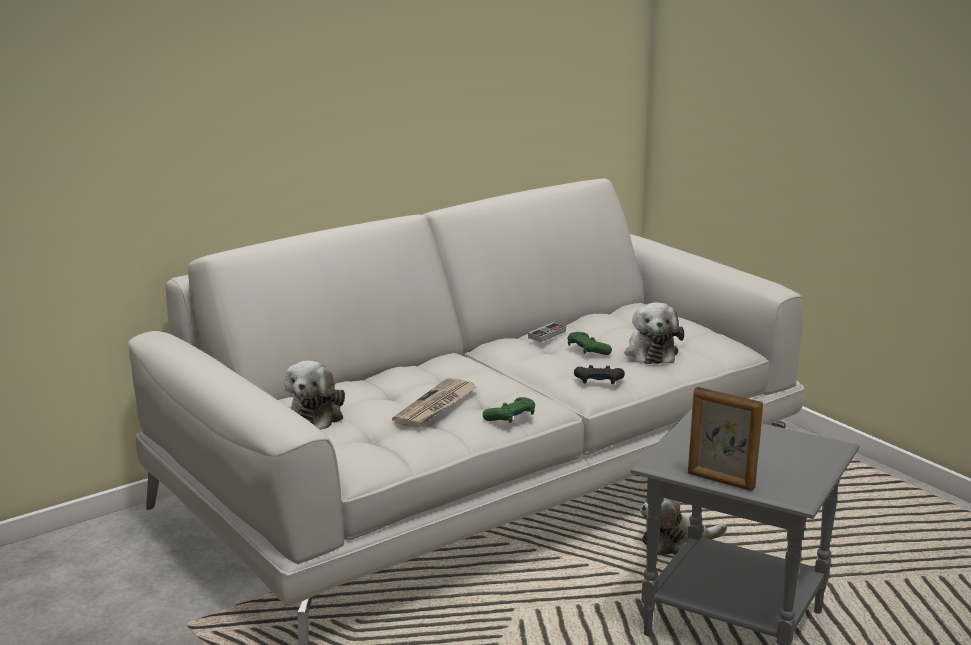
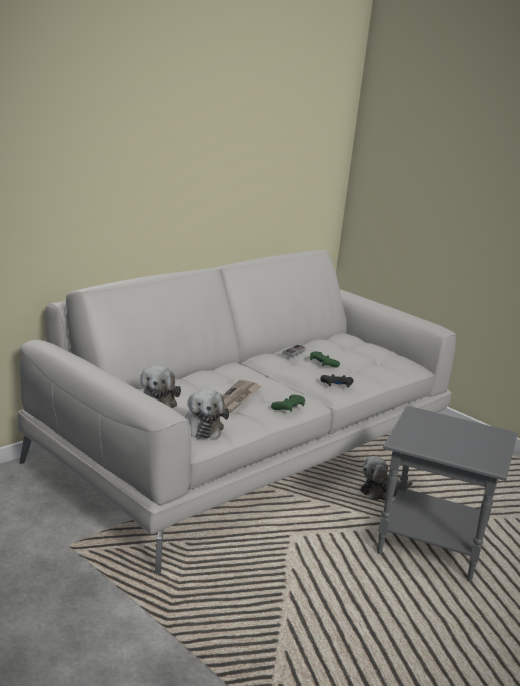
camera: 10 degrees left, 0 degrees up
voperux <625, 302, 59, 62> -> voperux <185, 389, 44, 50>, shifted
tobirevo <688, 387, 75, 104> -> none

::::::::

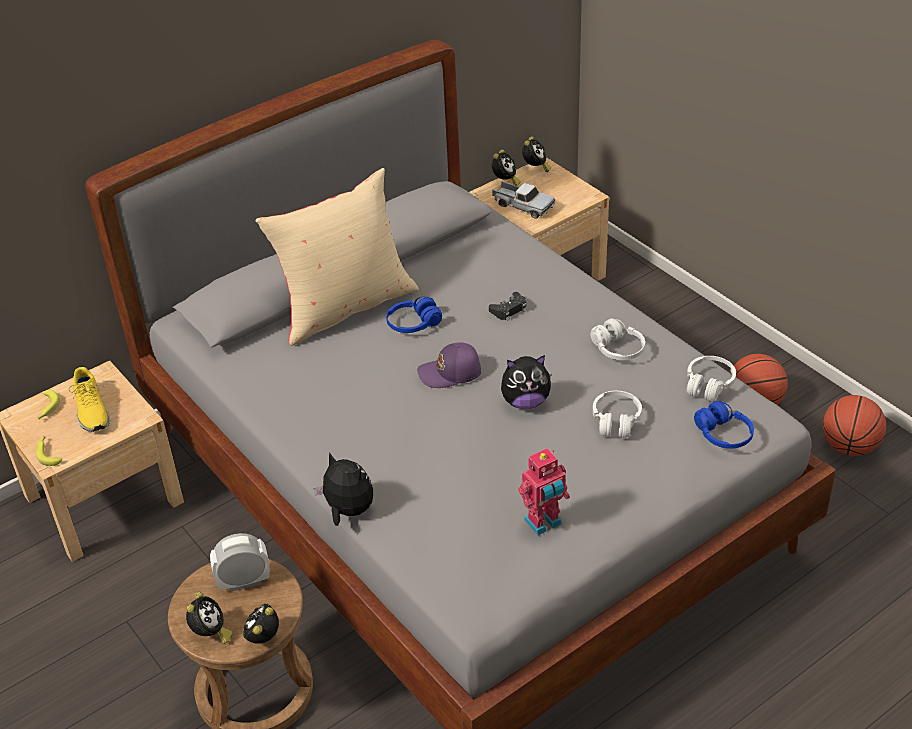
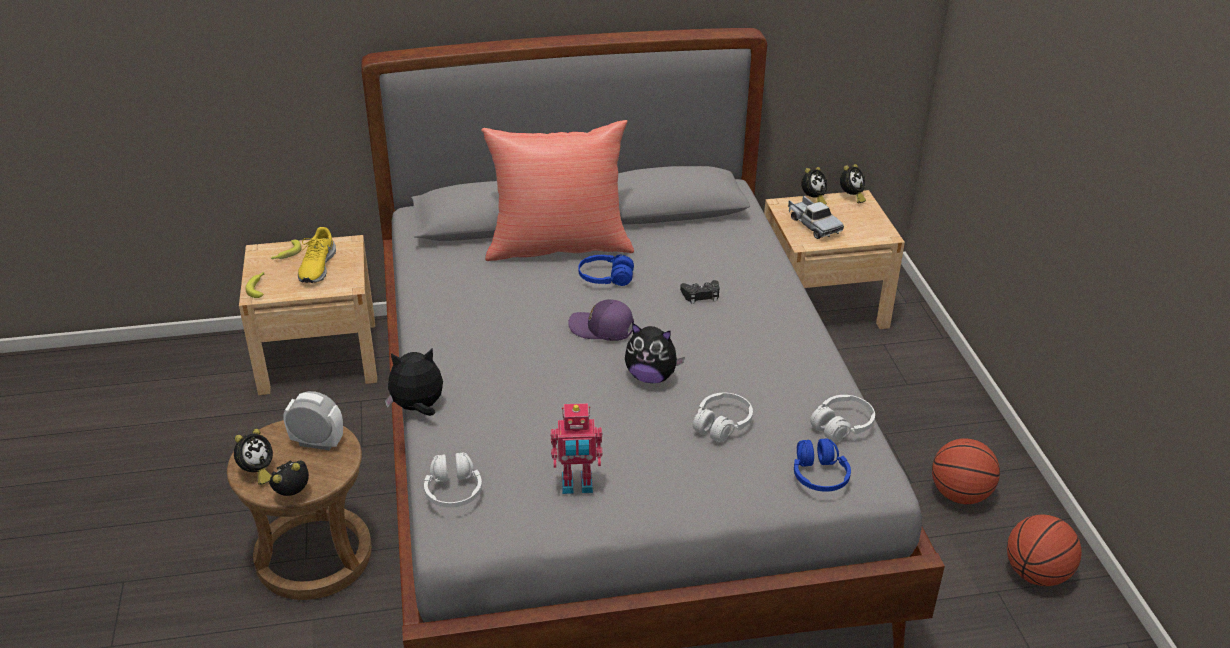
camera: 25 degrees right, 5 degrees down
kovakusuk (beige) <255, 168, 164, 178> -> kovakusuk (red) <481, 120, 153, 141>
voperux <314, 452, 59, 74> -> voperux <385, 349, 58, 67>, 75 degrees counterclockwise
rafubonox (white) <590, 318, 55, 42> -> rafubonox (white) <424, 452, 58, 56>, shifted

::::::::

Copy exactly the stretch of data above from the line with "camera: 10 degrees left, 0 degrees up" through the line with "tobirevo <688, 387, 75, 104> -> none", and omit all other lines.

camera: 10 degrees left, 0 degrees up
voperux <625, 302, 59, 62> -> voperux <185, 389, 44, 50>, shifted
tobirevo <688, 387, 75, 104> -> none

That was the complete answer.